The changes in public sentiment have been primarily driven by emotions, not facts.  The pro-legalization movement must do away with the fallacy that pot is perfectly benign and move beyond their desire to get high for enjoyment’s sake.  It’s probably true that most of the potheads who back legalization aren’t truly looking out for the poor man with Parkinson’s, but are simply searching for an outlet to channel their own desire for altered consciousness into a more socially acceptable end.

This may be the crux of the issue: more people in modern times are searching for an escape from the material world.  If that is true, our focus should then ultimately be on the profounder problems of modernity, not on the superficial mechanism through which we can artificially escape it.

A general trend within recent years has been that around this time, a new poll comes out suggesting more Americans than ever to be in favor of legalizing marijuana for recreational use.  This year was no exception: according to a recent CBS poll, sixty-one percent of the public now believes that cannabis should be legalized, up by five percentage points from last year.  In addition, nearly 9 out of 10 Americans feel that medicinal marijuana should be made legal, with higher reported figures among younger generations.
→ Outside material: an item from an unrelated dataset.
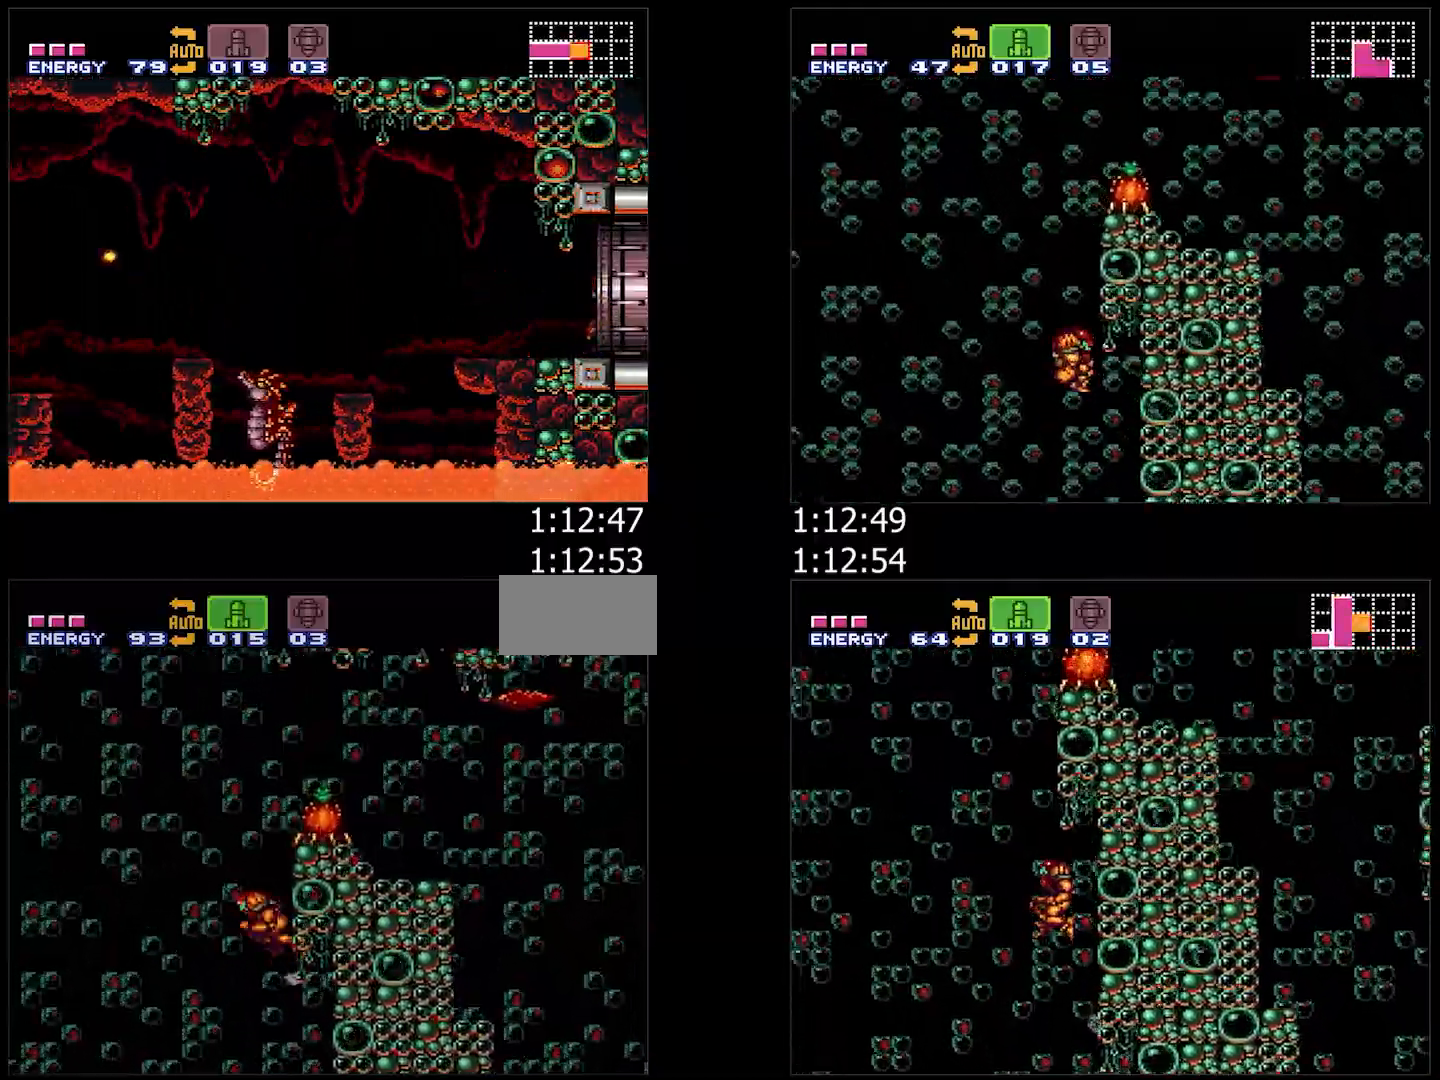
{"buttons": ["DPAD_RIGHT"], "events": [[67, "DPAD_RIGHT", "down"], [133, "Y", "down"], [300, "B", "up"], [300, "Y", "up"], [400, "X", "down"], [483, "X", "up"]]}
Nearly half of Americans have admitted to trying the drug at least once, a figure that has also increased with each annual CBS poll.  Perhaps most astonishing, in fewer than four decades, there has been almost a complete reversal in the number of Americans who favor legalization versus those who oppose.  In 1979, sixty-four percent of the nation opposed.  Now only thirty-nine percent do.

So what is the impetus behind these changing attitudes?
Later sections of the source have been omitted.